Although he devotes up to 25 hours a week to his world records, he doesn't want to be known for them alone. He has other projects that are equally important, he insists. They include spearheading a venture aimed at making houses more sustainable.
"I'm working on a big sustainability project that involves universities and consultants in different parts of the country." He'd like to think that eventually this project, his studies in human geography and his records will all become connected in some mutually beneficial way. Until then, he realises that it's inevitable his world records will continue to garner the most attention. It's a source of some frustration.

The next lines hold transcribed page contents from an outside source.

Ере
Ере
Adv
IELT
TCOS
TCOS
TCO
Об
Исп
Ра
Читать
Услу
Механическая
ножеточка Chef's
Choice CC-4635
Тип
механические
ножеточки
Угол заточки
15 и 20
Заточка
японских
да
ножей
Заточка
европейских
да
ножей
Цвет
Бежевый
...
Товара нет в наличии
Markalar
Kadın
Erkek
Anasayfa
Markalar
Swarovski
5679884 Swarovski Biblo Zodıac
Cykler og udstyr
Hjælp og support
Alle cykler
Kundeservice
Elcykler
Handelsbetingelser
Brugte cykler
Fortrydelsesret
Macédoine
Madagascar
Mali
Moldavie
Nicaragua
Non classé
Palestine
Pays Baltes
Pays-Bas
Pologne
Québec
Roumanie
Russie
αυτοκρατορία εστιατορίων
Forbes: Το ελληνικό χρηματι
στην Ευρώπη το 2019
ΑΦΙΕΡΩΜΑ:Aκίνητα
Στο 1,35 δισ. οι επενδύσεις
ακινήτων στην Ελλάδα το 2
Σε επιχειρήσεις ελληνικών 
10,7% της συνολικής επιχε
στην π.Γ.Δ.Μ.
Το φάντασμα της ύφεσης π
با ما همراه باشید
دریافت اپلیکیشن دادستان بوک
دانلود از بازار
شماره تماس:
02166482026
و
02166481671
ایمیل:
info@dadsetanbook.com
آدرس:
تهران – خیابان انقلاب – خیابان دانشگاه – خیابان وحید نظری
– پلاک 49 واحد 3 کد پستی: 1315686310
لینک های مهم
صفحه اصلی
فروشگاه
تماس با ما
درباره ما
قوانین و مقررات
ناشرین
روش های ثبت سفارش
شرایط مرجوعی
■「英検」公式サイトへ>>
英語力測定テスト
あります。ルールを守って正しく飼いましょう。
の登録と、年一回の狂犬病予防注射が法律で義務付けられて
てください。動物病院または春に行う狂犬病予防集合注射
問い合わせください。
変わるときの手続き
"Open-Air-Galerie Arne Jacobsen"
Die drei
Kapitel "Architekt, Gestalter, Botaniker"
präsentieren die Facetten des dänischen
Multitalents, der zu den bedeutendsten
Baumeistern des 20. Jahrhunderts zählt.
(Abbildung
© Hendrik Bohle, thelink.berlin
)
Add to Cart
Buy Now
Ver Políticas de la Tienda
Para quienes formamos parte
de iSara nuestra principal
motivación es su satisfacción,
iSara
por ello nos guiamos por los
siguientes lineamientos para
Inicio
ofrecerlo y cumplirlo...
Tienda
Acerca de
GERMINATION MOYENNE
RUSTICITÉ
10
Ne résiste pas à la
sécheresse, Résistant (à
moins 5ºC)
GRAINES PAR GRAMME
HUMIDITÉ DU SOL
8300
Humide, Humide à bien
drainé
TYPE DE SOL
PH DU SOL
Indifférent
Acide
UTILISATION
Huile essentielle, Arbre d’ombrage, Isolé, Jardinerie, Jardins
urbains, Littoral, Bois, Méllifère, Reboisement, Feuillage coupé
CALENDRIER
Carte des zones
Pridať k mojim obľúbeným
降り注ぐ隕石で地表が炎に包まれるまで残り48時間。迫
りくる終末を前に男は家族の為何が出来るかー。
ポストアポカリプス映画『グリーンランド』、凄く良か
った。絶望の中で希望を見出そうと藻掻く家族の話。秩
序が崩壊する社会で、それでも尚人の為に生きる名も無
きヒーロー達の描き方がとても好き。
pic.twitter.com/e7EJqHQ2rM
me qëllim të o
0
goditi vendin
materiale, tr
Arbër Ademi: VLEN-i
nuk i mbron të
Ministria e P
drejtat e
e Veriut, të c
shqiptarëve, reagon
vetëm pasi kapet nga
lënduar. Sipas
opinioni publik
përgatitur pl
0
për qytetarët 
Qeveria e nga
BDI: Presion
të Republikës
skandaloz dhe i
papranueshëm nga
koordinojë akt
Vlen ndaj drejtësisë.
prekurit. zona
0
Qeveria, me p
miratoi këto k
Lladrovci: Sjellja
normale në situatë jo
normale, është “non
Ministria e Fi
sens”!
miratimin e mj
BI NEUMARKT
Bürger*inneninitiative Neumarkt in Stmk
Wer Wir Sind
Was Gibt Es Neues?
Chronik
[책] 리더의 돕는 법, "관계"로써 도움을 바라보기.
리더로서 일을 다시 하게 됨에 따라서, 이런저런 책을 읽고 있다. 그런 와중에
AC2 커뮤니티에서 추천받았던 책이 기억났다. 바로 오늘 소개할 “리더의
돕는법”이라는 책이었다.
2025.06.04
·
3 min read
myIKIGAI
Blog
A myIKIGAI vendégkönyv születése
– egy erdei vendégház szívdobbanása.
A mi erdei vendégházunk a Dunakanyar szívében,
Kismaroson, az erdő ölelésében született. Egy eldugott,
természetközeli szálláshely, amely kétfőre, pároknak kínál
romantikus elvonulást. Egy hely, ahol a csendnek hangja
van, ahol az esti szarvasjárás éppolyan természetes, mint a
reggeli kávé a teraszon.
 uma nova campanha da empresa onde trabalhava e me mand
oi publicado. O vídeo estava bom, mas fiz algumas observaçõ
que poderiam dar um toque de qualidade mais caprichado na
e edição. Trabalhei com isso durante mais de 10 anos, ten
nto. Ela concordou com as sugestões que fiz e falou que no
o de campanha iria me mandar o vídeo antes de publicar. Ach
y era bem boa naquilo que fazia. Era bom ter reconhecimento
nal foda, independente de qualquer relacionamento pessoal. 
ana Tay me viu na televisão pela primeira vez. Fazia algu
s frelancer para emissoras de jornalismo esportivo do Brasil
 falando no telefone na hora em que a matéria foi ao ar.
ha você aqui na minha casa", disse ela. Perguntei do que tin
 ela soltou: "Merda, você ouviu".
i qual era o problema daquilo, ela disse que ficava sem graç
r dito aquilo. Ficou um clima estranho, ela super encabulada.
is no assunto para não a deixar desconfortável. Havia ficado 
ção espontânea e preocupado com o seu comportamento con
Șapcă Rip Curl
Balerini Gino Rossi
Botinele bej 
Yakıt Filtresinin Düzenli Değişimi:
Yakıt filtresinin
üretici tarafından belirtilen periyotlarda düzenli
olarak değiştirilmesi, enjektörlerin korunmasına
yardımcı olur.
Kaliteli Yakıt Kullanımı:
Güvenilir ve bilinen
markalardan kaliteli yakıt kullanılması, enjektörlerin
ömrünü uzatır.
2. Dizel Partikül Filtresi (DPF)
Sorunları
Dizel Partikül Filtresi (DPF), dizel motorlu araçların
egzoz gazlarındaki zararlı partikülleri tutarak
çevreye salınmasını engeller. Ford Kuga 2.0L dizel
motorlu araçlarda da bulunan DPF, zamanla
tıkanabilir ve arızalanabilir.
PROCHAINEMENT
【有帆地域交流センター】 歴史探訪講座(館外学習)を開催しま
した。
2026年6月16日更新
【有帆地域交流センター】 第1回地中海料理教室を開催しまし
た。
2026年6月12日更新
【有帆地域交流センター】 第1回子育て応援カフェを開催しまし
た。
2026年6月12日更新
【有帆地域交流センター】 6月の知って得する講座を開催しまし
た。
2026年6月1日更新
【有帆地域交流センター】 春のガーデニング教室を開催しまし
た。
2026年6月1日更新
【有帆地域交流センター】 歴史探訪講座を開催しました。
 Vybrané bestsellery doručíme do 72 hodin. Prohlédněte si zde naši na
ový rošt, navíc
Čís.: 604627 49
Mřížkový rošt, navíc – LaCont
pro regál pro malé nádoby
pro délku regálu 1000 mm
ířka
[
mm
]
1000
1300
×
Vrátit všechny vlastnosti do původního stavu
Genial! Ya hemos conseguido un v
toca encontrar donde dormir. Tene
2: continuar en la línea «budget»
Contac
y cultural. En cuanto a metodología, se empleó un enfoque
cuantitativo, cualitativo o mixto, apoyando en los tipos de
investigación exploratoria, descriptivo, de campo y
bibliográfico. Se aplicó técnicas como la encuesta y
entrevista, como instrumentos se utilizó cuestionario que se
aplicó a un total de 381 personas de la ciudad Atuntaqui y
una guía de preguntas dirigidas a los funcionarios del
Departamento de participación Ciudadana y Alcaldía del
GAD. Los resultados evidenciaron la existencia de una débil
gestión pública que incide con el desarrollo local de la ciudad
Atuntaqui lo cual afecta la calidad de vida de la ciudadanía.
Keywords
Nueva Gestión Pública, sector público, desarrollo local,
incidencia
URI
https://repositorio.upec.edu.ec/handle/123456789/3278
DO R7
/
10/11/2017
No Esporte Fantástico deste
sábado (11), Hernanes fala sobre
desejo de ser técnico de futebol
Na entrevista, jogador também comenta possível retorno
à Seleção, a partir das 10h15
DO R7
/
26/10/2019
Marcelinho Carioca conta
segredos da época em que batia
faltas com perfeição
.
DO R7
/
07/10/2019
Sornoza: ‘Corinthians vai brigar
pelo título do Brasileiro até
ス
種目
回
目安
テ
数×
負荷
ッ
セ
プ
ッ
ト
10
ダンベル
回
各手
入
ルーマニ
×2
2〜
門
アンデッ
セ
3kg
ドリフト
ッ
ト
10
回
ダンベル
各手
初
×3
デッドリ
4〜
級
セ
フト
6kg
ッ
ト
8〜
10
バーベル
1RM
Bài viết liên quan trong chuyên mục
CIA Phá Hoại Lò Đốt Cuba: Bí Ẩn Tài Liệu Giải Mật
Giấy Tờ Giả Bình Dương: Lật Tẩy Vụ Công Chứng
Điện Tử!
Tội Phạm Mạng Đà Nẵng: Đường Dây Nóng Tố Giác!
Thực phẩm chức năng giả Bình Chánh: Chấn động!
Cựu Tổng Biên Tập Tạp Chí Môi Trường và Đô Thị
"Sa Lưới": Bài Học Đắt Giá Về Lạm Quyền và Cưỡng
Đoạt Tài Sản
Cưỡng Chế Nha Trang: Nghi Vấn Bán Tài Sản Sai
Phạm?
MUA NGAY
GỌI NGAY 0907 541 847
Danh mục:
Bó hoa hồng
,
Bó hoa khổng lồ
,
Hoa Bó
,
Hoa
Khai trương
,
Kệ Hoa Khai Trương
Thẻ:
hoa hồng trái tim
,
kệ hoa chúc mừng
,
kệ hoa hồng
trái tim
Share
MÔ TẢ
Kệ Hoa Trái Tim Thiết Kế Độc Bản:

"They don't see the rest of me. It's almost the same as a special needs child. People see the disability. They don't see the personality and the individual." But somehow Galpin gives the impression that, despite the intense nervousness that plagues him just before an event, he's addicted to record breaking, and that he'd continue to do it even without the publicity and the good causes.
"Correct. It is my thing," he says. So does he hold the world record for breaking the most world records, then? "I know I'm somewhere near the top. Although there is a man called Ashrita Furman who lives in New York. He has got the most Guinness World Records and he is an amazing man."
Furman's website says he's set 209 world records. On Galpin's wishlist of world records to knock off in the future are the furthest pizza delivery (from New Zealand to Spain), highest dive into a barrel of offal (which he may tie into promoting animal welfare or the meat industry) and the fastest furniture. That's right, a motorised bed is coming to a motorway near you, courtesy of Galpin.
"World records is an avenue in order for somebody to express themselves in a way that is larger than life. It's a way to reach up above the level of many people in the crowd and to stand out and be satisfied by things ... which may be not in reach of the average person," he says.
"I don't want to be another normal person in the sense that I just live and die. I want to be someone who makes a mark, who contributes something."
Believe it or not
Ten of the most bizarre world records
1 Most toilet lid seats broken: American Kevin Shelley broke 47 wooden toilet seat lids with his head on September 1, 2007.
2 Most underpants worn: Australian Joel Nathan pulled on 20 pairs of underpants in one minute on July 27, 2007.
3Largest custard pie fight: 105 participants flung flans at a pie fight organised in New South Wales, Australia, on July 11, 2007.
4 Clothes pegs clipped on a hand in one minute: Mohammed Ahmed Elkhouly from the United Arab Emirates pinned 48 pegs to one of his hands in Dubai on April 21, 2007.
5 Most apples chopped in the air using a sword: Martial arts master Kenneth Lee from the United States cut 23 apples in the air in one minute using a samarai sword on September 14, 2006.
6 Most lives saved by a parrot: A grey parrot named Charlie woke his owner when her home in Durham, Britain, caught fire in December 1999. His alert allowed the woman to get herself and her five children to safety. However, Charlie wasn't so lucky - he died in the inferno.
7 Bus pulling with ears: British man Manjit Singh pulled a single-decker bus a record 6.1m with cables attached to his ears on March 31, 2008.
8 Most yo-yos spun at once: Eric Lindeen from Sweden was able to keep a total of nine yo-yos spinning simultaneously on hooks on November 4, 2006.
9 Longest string of apple pips: The largest string of apple pips is 250m long and was completed by Zdzislawa Szydlowska of Poland on May 28, 2001.
10 Sharing a bathtub with the most rattlesnakes: American Jackie Bibby sat in a bathtub with 87 snakes for 45 minutes on November 5, 2007.